
    We’ve swung the pendulum too far the other way and now want to protect our kids from anything and everything that causes them pain. It’s such a disservice to them – who will protect them from that pain when they’re an adult and they fail, as we all do? Suffering is redemptive, even for a child!

    Great post!!!

  7. Right on ! Reminds me of when I told my middle son that last was an important place, as important as first. You see without last place there would be no first and no reason to keeping trying to get better. This happened during the first year that my son started dirt bike racing.Yes he felt bad but he got much , much better and has the trophys to prove it. By the way he is 40 and now a firefighter.Children today just don’t seem to be able to cope with the ups and downs of life. Their parents are too busy trying to mske everything perfect. So sad.

  8. I have reacted in similar ways when it comes to my children. I believe it’s the only way to show them that they’re responsible for their own actions, which is not just a valuable lesson in life but also empowers them to do GOOD with their actions. A trophy for everyone doesn’t empower kids. It belittles them by underestimating their ability to weather the little and big losses in life. Three cheers for you!

  9. “I could have apologized to her for her feeling badly”

    Parents who apologize to their child for the child feeling remorse about something the child did suck.

    • Tanya –
      I don’t think they “suck”, I think they love their child intensely and don’t want their child to hurt. It is the most painful thing that a parent can endure, to see your child in pain and know they have to go through it, that there is nothing you can do. I think more parents need to understand their child does not need to be rescued, that sometimes life is supposed to be uncomfortable. They’ll probably come to that conclusion faster if we support them instead of telling them they suck.

      • I say sorry to my kids a lot.

        “I’m sorry you fell down, that would have hurt.”
        “I’m sorry you feel angry! It’s ok to feel angry, but would you like a hug?”
        “I’m sorry your sister stole your horse, that would have been really annoying!”

SUPPLIED INFORMATION:
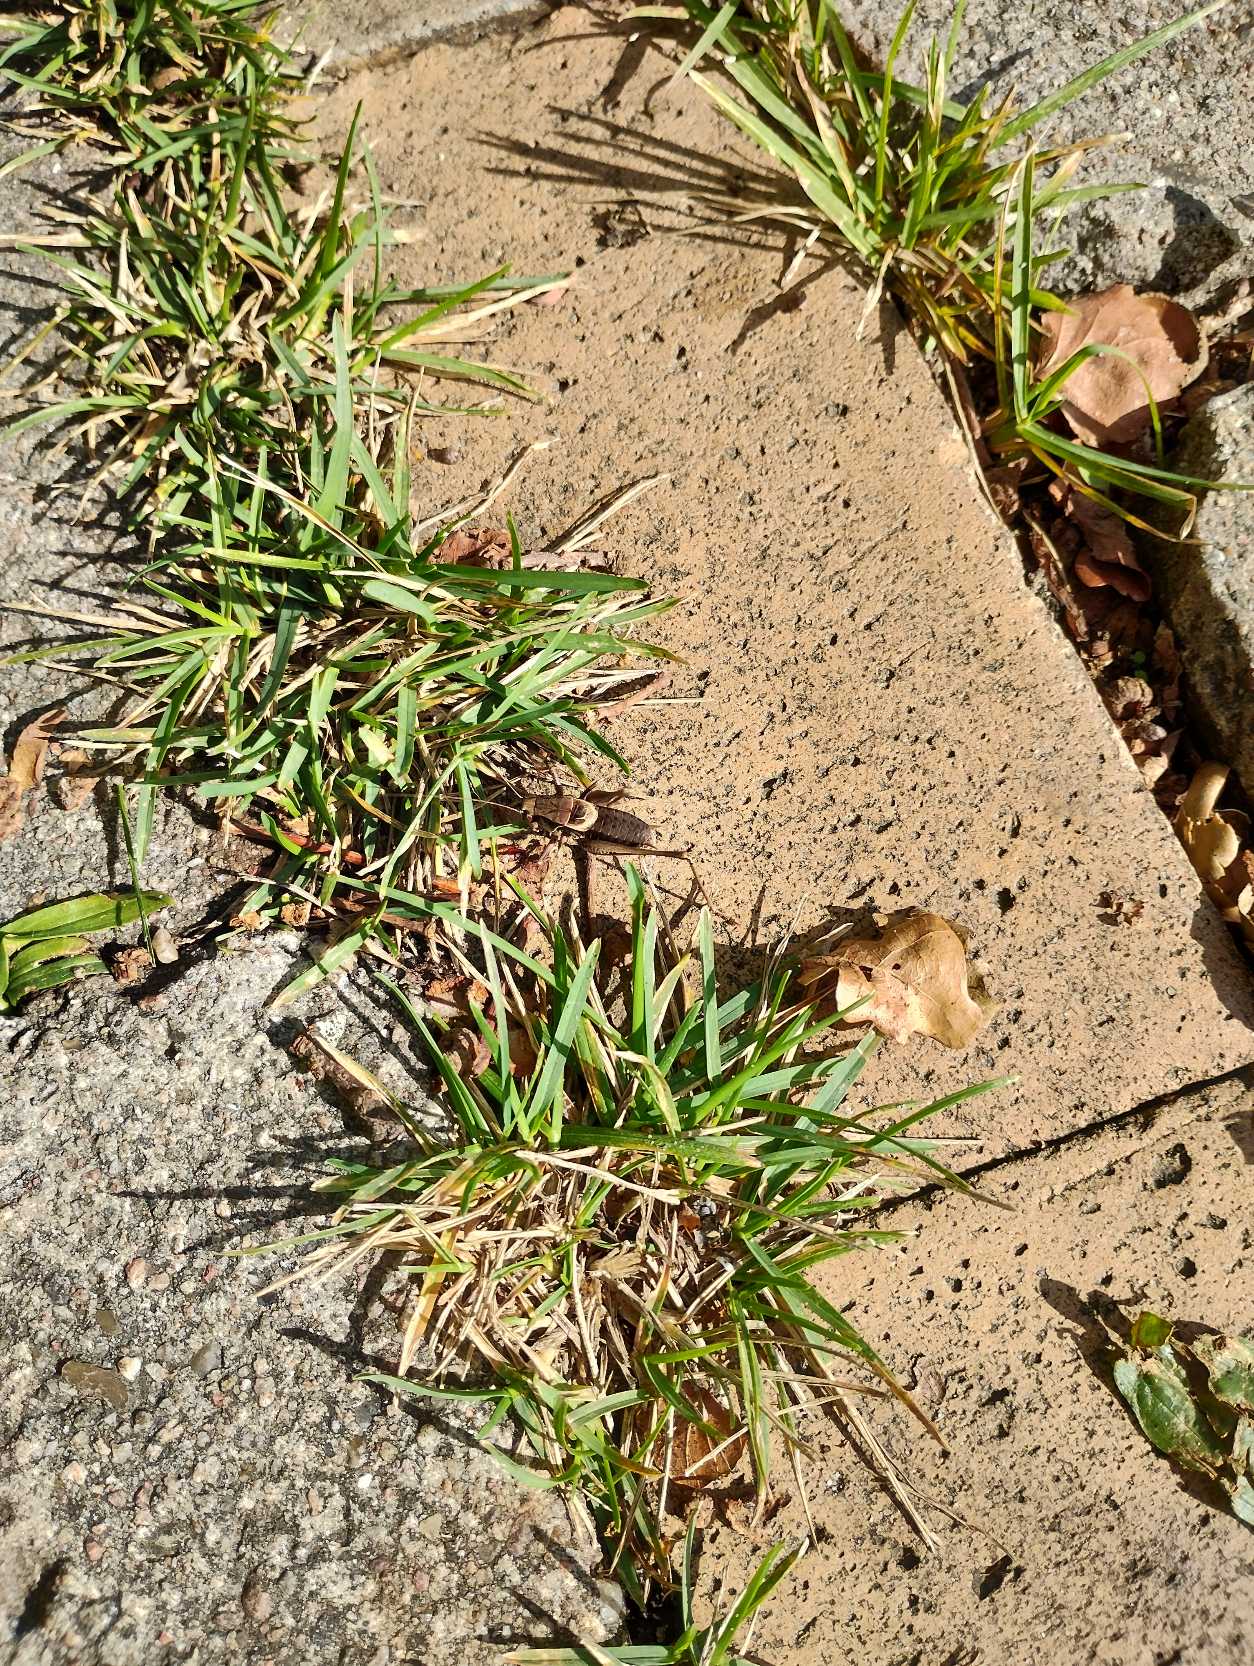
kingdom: Animalia
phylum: Arthropoda
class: Insecta
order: Orthoptera
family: Tettigoniidae
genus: Pholidoptera
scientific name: Pholidoptera griseoaptera
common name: Buskgræshoppe
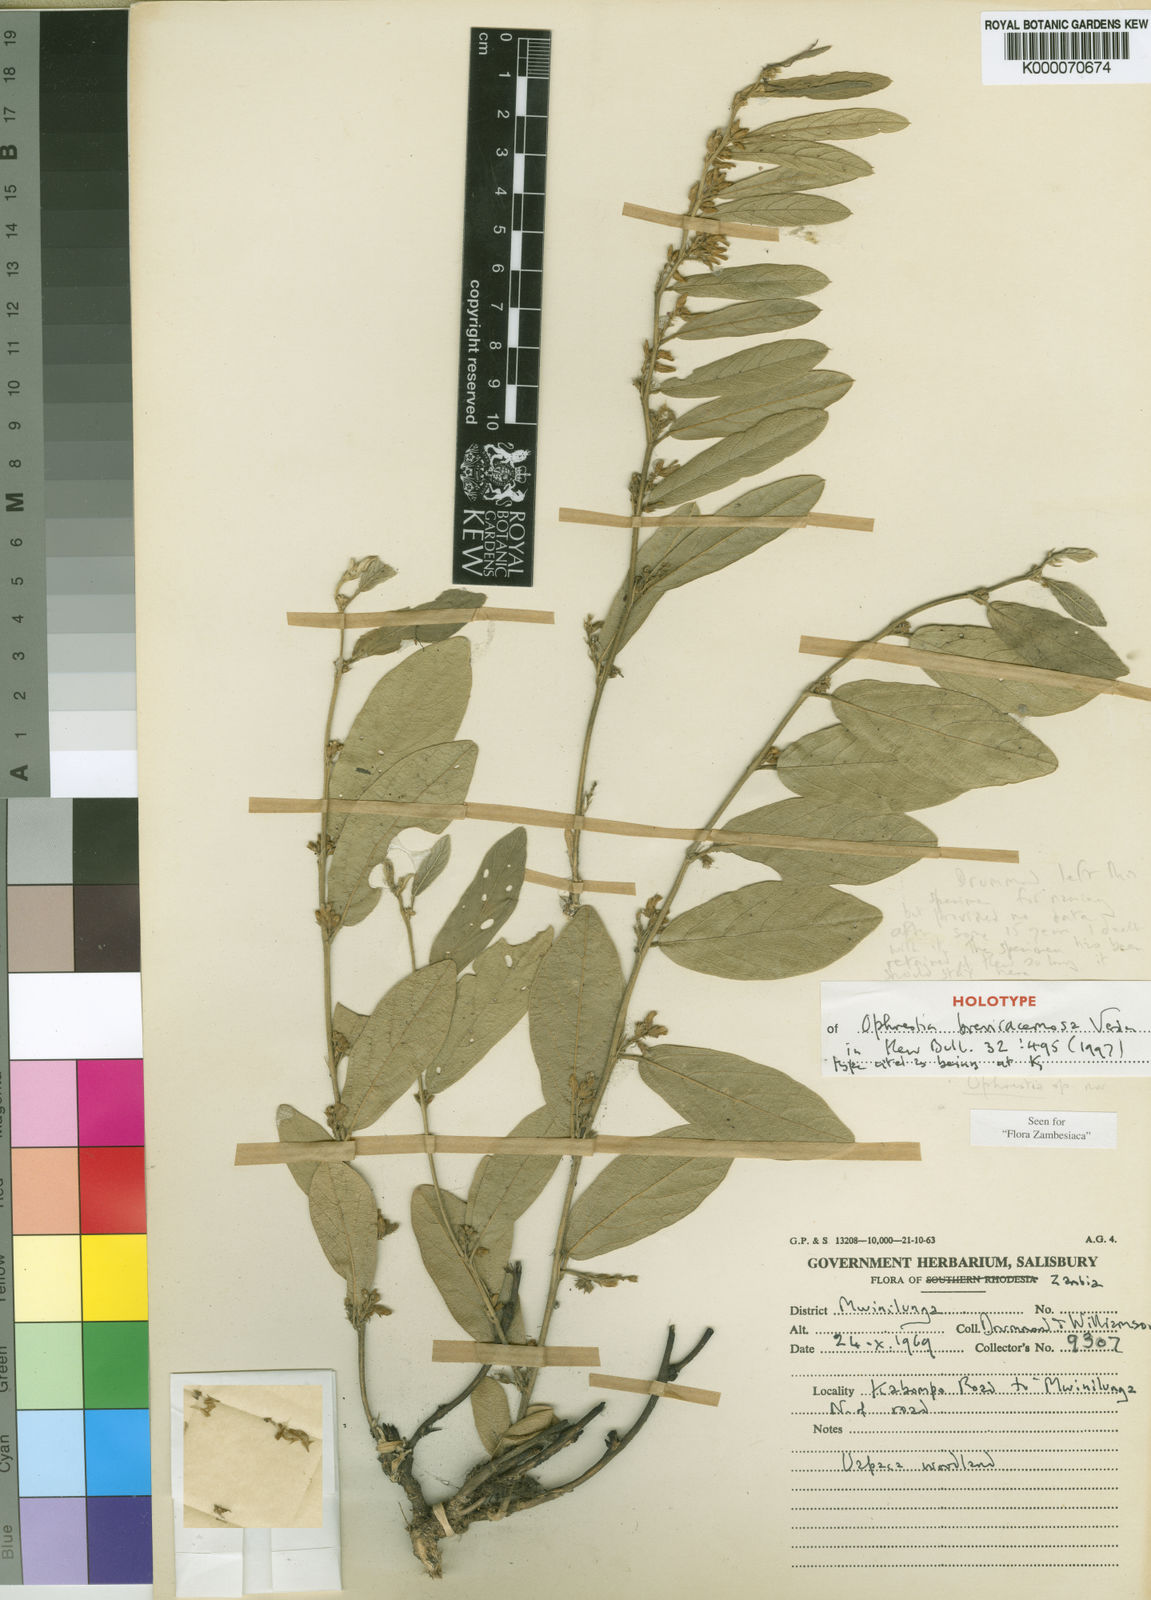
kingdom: Plantae
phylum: Tracheophyta
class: Magnoliopsida
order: Fabales
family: Fabaceae
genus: Ophrestia
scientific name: Ophrestia breviracemosa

TASK DIRECTIONS:
Resume the comment thread on letting children feel disappointment, picking up right after its final line.

TASK RESULT:
        I’m not apologising for my actions, nor theirs – I’m commiserating. And, like a kind mourner who tells a bereaved family “I am sorry for your loss”, I neither taking blame nor responsibility. I’m just showing that I am there, and I care. They still get all the consequences, they still feel all the pain, but they have someone standing beside them. I don’t think that sucks.

  10. Bob marcus says:

    Great dialogue; keep it up!

  11. Makes perfect sense, and it sounds like your daughter is really benefiting from learning to feel bad about her own behavior, reflecting on it, and deciding to change it in the future. Very mature for a little kid! 🙂

  12. I can honestly say that by you doing this for your daughter… I’m positive that her teacher was praising you! This makes our (teachers) lives SO much easier. We try to do it everyday with our kids but it is SO much harder without parents in our corner!

  13. I wish my child’s teacher was this enlightened. I have gotten “in trouble” for not MAKING my daughter do more homework. I have been told that the other kids present much better show and share projects because I insist that she basically does them on her own (with cutting and pasting and drawing pictures), while other kids bring in power point presentations that their parents did for them. She’s 6 and in year one and I’m so over the parents being given homework.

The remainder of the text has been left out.